Note that you need to determine if it's really the connector that's the issue, because there are other failures that could cause what you describe. By taking the top off the machine, you should be able to determine if hte connector is loose or broken. As I mentioned, the replacement may be more involved.


----------



## Mulderator (Feb 20, 1999)

Well, I ordered the replacement jack here:

http://www.doctorlaptop-repair-jack.com/

What a royal pain in the arse. The instructions weren't very clear. I removed the jack--got it all ready for my brother-in-law who is an electrician to solder the new one and found out I shouldn't have removed the jack as he thought he could probably have just soldered the old one!  I thought you just pulled it off, but he said it would have been easier to have heated the old one and removed it if we had to. So he had some difficulty removing the left over solder from the holes where I had yanked the old one out to make it easier for him!  Then, I had to file out a bigger hole in the computer case for the jack to fit and the connectors that were supplied for the new cord and the assembly were difficult to work with--it didn't work at first because the connectors weren't pushed in far enough--very chinsy plastic connectors. Eventually, we did get it working so the problem is solved--no more fading--but what should have been a half hour to hour job took all afternoon! 

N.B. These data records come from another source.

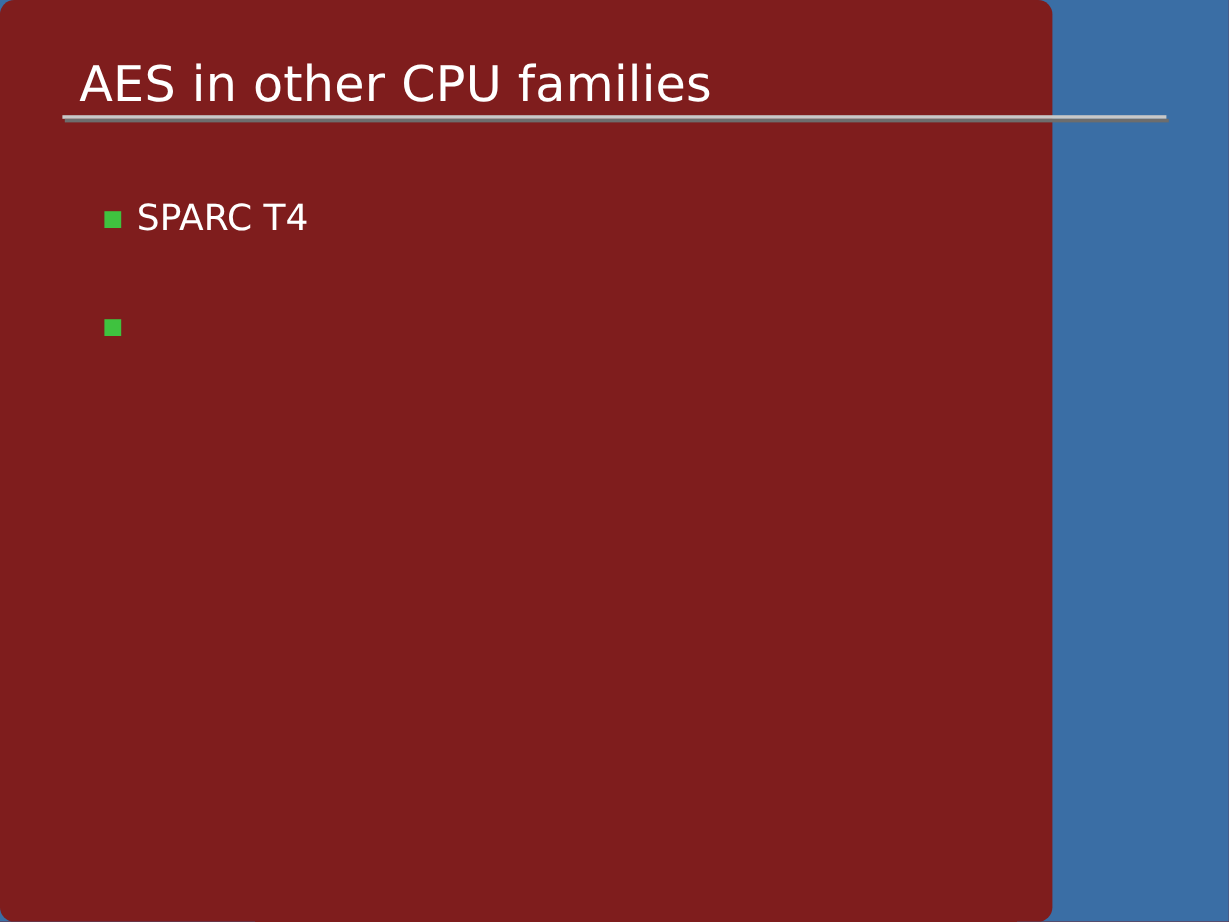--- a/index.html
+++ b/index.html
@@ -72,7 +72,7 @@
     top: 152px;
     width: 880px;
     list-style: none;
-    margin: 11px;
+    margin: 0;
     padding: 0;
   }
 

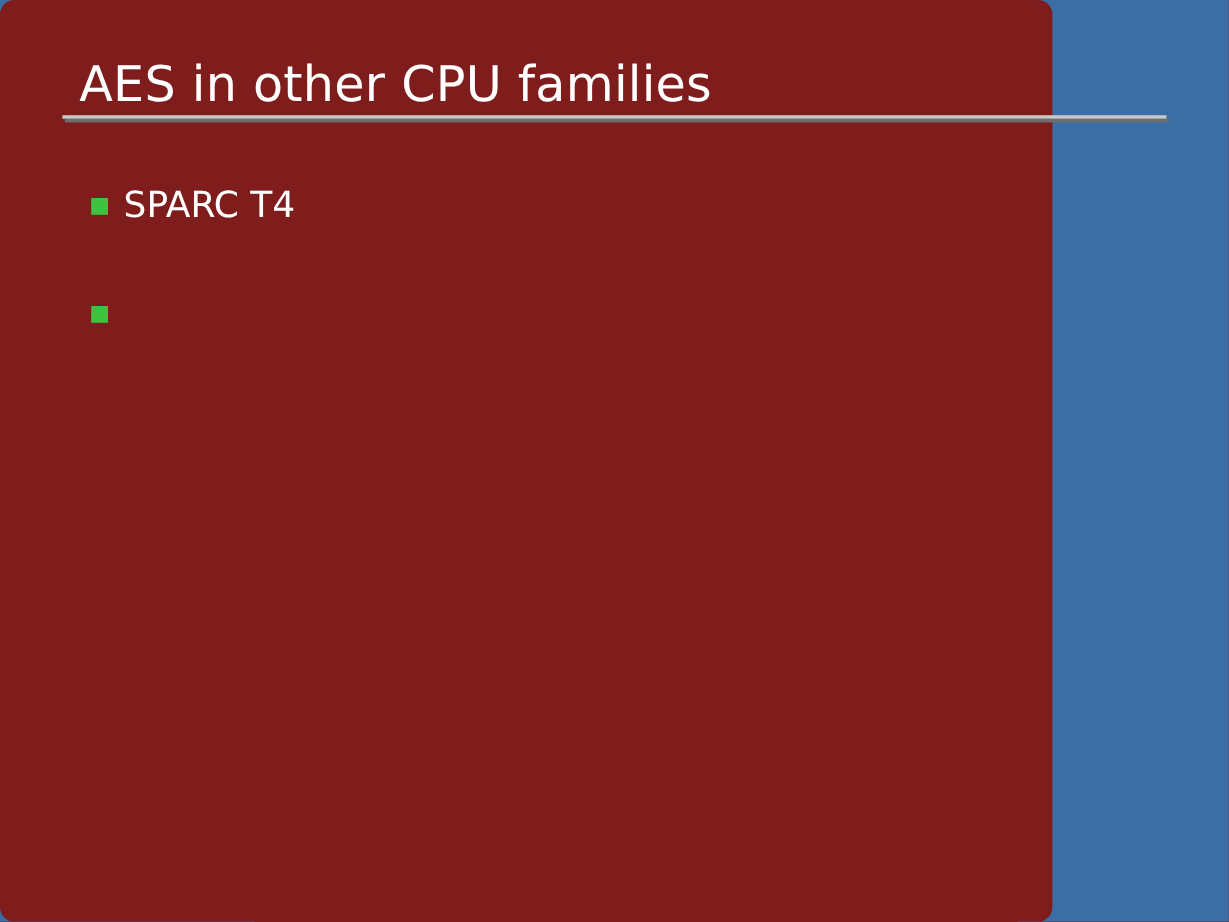--- a/index.html
+++ b/index.html
@@ -127,6 +127,7 @@
 
     <li class="bullet-item">
       <span class="bullet-marker"></span>
+      <span class="bullet-text">Power7+ (announced)</span>
     </li>
 
   </ul>

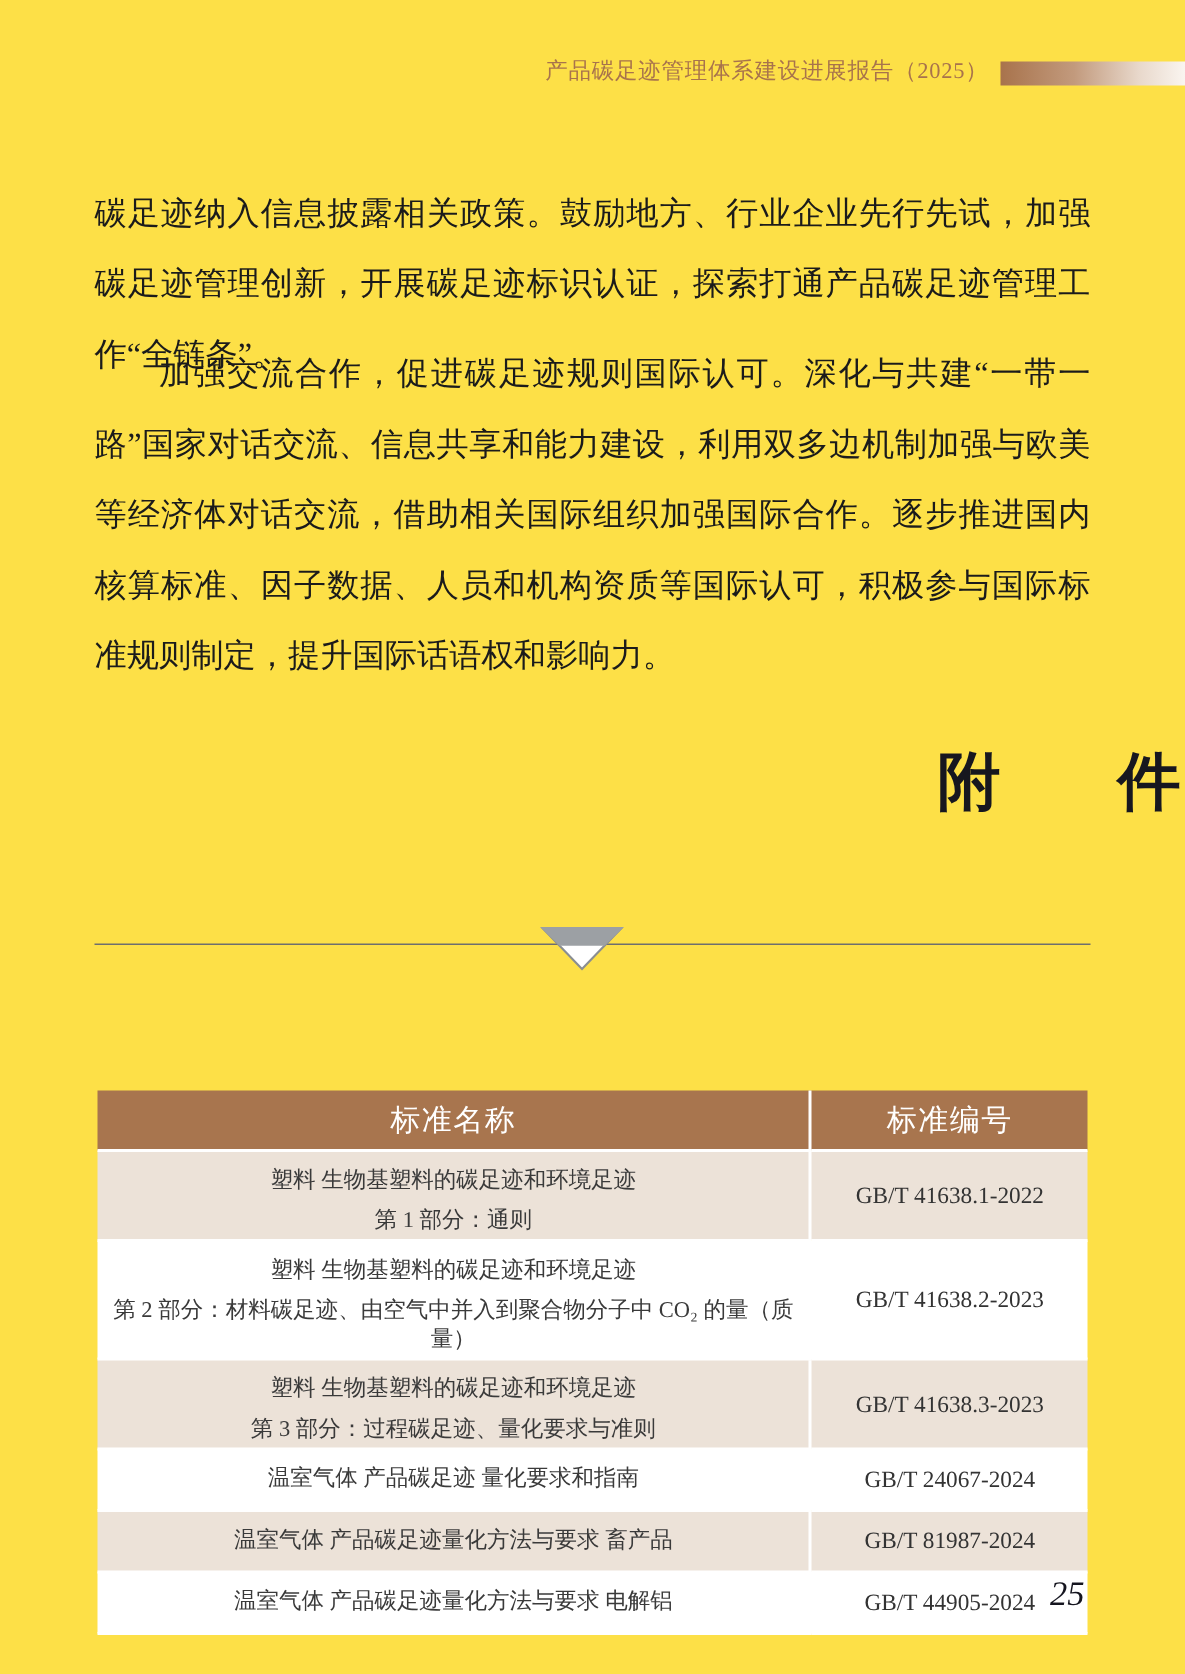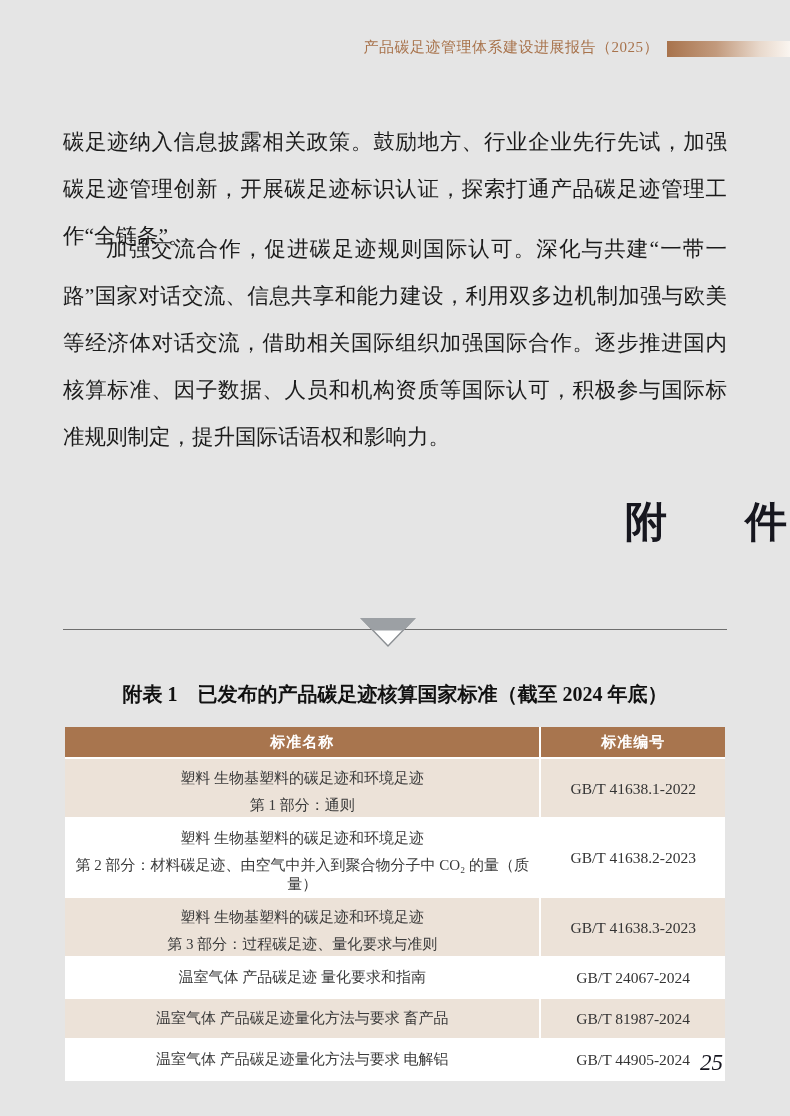--- a/index.html
+++ b/index.html
@@ -8,7 +8,7 @@
     position: relative;
     width: 790px;
     height: 1116px;
-    background: #e5e5e5;
+    background: #fde047;
     overflow: hidden;
     font-family: "Liberation Serif", "DejaVu Serif", serif;
     color: #1c1c1c;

So the lesson here is if anyone has a loose laptop jack--try fixing the old one first--may just need a solder job on one of the pins.


----------



## Mulderator (Feb 20, 1999)

Also, after the fact, I found that they actually had laptop jacks to fit the 8600. The link above said that Dell jacks are proprietary and you couldn't get them, which is why the kit supplied had you also create a new adapter at the end of the power cord. But I did find the jacks here:

http://www.laptopjacks.com/view_part.php?id=DL111500

Although just the jack is $10 more expensive than the kit I linked to above, but I would have rather just kept the original end and paid the extra $10!

So hopefully--someone else will learn from my mistakes.


----------



## JohnWill (Oct 19, 2002)

For future reference, NEVER start a repair job that you expect someone else to finish.  I normally charge double for fixing stuff that someone has further screwed up before it comes to me.


----------



## Mulderator (Feb 20, 1999)

JohnWill said:


> For future reference, NEVER start a repair job that you expect someone else to finish.  I normally charge double for fixing stuff that someone has further screwed up before it comes to me.


Yeah, but fortunately, it was my brother-in-law. If he wasn't around, I would have sent it to the Laptop Doctor for a $98 repair plus shipping. Actually, had I known it was going to be such a hassle, I would have just shipped it anyway! 

I am the point in life where a $100 is worth an afternoon of aggravation avoided!


----------